The current work aimed to verify the previous finding by Matsubara et al. [20] and expand neuroscientific knowledge about the location in the brain that might be impaired with regard to emotional stimuli based on depression severity. Assessing the current independent dataset, a similar tendency for MDD was found. During the Threat task, a hyperactivated [oxy-Hb] pattern in a left frontal region (i.e., the dorsolateral prefrontal cortex, dlPFC) and non-significant difference during the Happy task was replicated (Figure 3). In addition, because of the interest in which location in the brain is impaired based on the severity of depression on exposure to the emotional stimuli, a correlation was found between the signal in the left upper frontal region (i.e., the dorsomedial prefrontal cortex, dmPFC) and an integral value on the VFT obtained by our previous report (Figure 4), while the association between HAMD assessment and the evoked pattern was not directly seen in the current sample. The proposed mechanism in the medial PFC is self-referential [26,27], which requires high blood flow even in a resting state [28,29]. The concept of the self-referential process was developed during the task that presented stimuli with thinking and self-related judgment. For instance, one study revealed hypoactivity in the cortical midline structure of patients with depression, showing pictures under two conditions: passive viewing or self-related judgment [30,31]. In patients with acute depression, negative pervasive thought, especially with regard to self-related matters, are often observed. In the current study, positive emotional stimuli were evoked by the integral value of the VFT in the dmPFC, which implies that the severity of depression is inversely associated with the gained value in the dmPFC. In other words, patients with more severe depression will likely show a decreased response in the dmPFC upon exposure to favorable stimuli. To our knowledge, this report is the first to use fNIRS and emotional stimuli to show an inverse response at the dmPFC.

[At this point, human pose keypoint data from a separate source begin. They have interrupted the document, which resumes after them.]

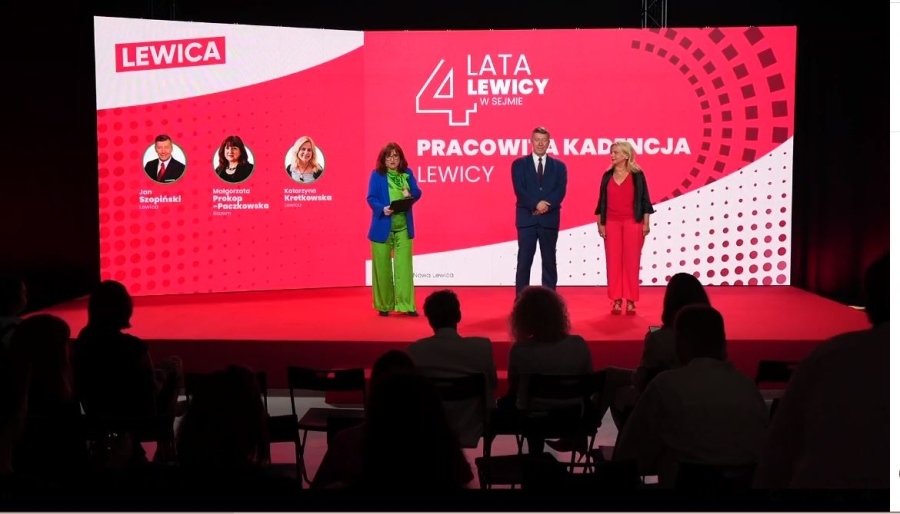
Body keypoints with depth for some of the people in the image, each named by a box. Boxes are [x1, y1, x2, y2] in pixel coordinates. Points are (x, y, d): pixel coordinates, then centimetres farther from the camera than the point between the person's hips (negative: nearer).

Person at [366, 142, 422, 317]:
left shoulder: (407, 173, 7)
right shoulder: (376, 174, -2)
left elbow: (418, 192, 5)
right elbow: (371, 198, -8)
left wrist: (410, 194, -18)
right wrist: (382, 209, -26)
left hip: (403, 227, 2)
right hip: (383, 227, -2)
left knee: (405, 265, -1)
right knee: (382, 267, 5)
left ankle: (407, 304, 3)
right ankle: (383, 305, 16)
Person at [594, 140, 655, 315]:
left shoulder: (637, 175, 0)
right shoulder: (607, 176, 8)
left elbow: (644, 200, 0)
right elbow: (602, 201, 10)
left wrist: (646, 223, -4)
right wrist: (600, 223, 5)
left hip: (632, 222, -3)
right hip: (612, 223, 3)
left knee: (631, 261, -1)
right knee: (613, 261, 1)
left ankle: (631, 301, 4)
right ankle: (616, 300, 6)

A recent review with regard to the medial PFC in the patients with depression that summarized functional MRI research showed a different type of activation, including an elevated phasic pattern in the dorsal PFC and an elevated tonic pattern in the ventral mPFC [32]. Increased mPFC activation leads to biased attention, biased processing, and biased memory and rumination [33]. This negative cognitive bias is the central etiology of depression, although a detailed neurobiological mechanism has yet to be found. The current finding regarding the dmPFC using fNIRS and an emotional task has the potential to illuminate the neurological causes of depression. The status of depression might have affected the obtained fNIRS data. A recent analysis assessing pre- and post-treatment of depression showed a consistent wave pattern on the VFT [34], which leads the response in the frontal cortex be regarded as a trait marker. A previous report recruited patients in remission [20], whereas our sample was composed of individuals not in remission in terms of depression treatment.

We found consistent results on the emotional Stroop task, regardless of the stage of depression treatment, whereas other groups reported an NIRS wave that could have been influenced by anxiety and obsession-compulsion symptoms [35] or positive and negative automatic thought [36]. Apart from the assessment on MDD, there is a growing evidence correlated with the altered NIRS and different psychiatric disorders. For example, a series of NIRS assessment in schizophrenia or autism spectrum disorders indicated that prefrontal cortex activity is related to the social cognitive function [37], and Cognitive rehabilitation [38]. In a subsequent study, a larger, clinically homogenous MDD sample is needed to study the manifestation of fNIRS in depression.